Almost as far back as I can remember, college has occupied a place in my mind. By age seven, I was ready to attend college, pay taxes and work an office job (albeit in a romanticized, everything-works-out-for-me world). Before I had even come close to graduating elementary school, I decided that college was going to be better than elementary, middle, and high school combined. 

My idea of college would have made some Hallmark executive rich if they had just copied and pasted it onto the script of a small-town weird kid coming-of-age movie. I was convinced that the start of college would mark the end of all of my frustration; it was the place where I’d finally receive the freedom I’d been starved of, where I’d finally get the motivation to excel in school, where I’d finally find people who genuinely liked and accepted me. 

Then I grew up, got out of middle school and into therapy, and realized that life isn’t so bad once you find the right crowd to go about it with. All my life I had dreamed of running away from my small town and into a safe haven of higher education, and yet as I approached my senior year of high school, I realized that going away was the last thing I wanted to do.

Don’t get me wrong, I wanted to further my education as much as the next guy, but not if it meant losing the joy and companionship I found myself surrounded with after years of stumbling through life without it.

Then, between bouts of senioritis and debilitating anticipatory grief, I stumbled upon Donna Tartt’s “The Secret History.”

For those unaware, “The Secret History” is an inverted detective story, or a story in which the commitment of the crime is revealed in the beginning, with the rest of the story focusing on how and why the crime was committed. 

Written by Donna Tartt and released in 1992 as her debut novel, “The Secret History” tells the story of the murder of Bunny Corcoran, one of the six Classics students at Hampden College, through the eyes of his fellow student and the novel’s protagonist, Richard Papen. Throughout the novel, Papen reflects on his time at Hampden and within the company of the other Classics students, all of whom are being manipulated and isolated by their professor, Julien Morrow. 

Despite finishing all 592 pages in three days, and concluding that it was the best thing I had ever read and everything I wanted to exhibit in my own writing style, Tartt’s masterful way of storytelling is only half the reason “The Secret History” struck me as hard as it did. The most impactful parts are the ones that, in my opinion, get overlooked the most, mainly the descriptions of simple day-to-day academic tasks. 

Between the passages in Latin and literal murder, Tartt’s protagonist studying or writing a paper seems pretty insignificant. Yet when I settled down to re-read this book after arriving back home from my senior trip, my room bare and in boxes, the strings of childhood officially cut, those details were the ones that I couldn’t seem to escape; it was like looking into a crystal ball and seeing a future that could be mine within it (minus the murder, of course). 

After a year of dreading any faint notion of college, I started to change my mind. While I knew my life wouldn’t suddenly become a detective story at a private college in New England, I had hope that it would develop at least some of the aestheticism that seemed to accompany everything the novel’s characters did.

■ INFORMATION ■
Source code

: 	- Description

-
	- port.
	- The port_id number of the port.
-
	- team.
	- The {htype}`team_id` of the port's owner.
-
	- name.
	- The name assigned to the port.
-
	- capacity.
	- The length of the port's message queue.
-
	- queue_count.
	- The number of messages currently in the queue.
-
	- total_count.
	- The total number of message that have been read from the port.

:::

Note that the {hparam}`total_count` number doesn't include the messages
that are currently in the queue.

■ USING THE INFORMATION ■
1: Answer these about the essay on "The Secret History":
(a) By what age was the writer ready to attend college, pay taxes and work an office job?
(b) In what year was "The Secret History" released?
(c) How many days did the writer take to finish all 592 pages?
2: Rewrite the essay on "The Secret History" starting at "Written by Donna" and ending at "day-to-day academic tasks.", changing "Hampden" to "Hampton" each time it appears.

■ TASK-BY-TASK RESULTS ■
1:
(a) Seven
(b) 1992
(c) Three days

2:
Written by Donna Tartt and released in 1992 as her debut novel, “The Secret History” tells the story of the murder of Bunny Corcoran, one of the six Classics students at Hampton College, through the eyes of his fellow student and the novel’s protagonist, Richard Papen. Throughout the novel, Papen reflects on his time at Hampton and within the company of the other Classics students, all of whom are being manipulated and isolated by their professor, Julien Morrow. 

Despite finishing all 592 pages in three days, and concluding that it was the best thing I had ever read and everything I wanted to exhibit in my own writing style, Tartt’s masterful way of storytelling is only half the reason “The Secret History” struck me as hard as it did. The most impactful parts are the ones that, in my opinion, get overlooked the most, mainly the descriptions of simple day-to-day academic tasks.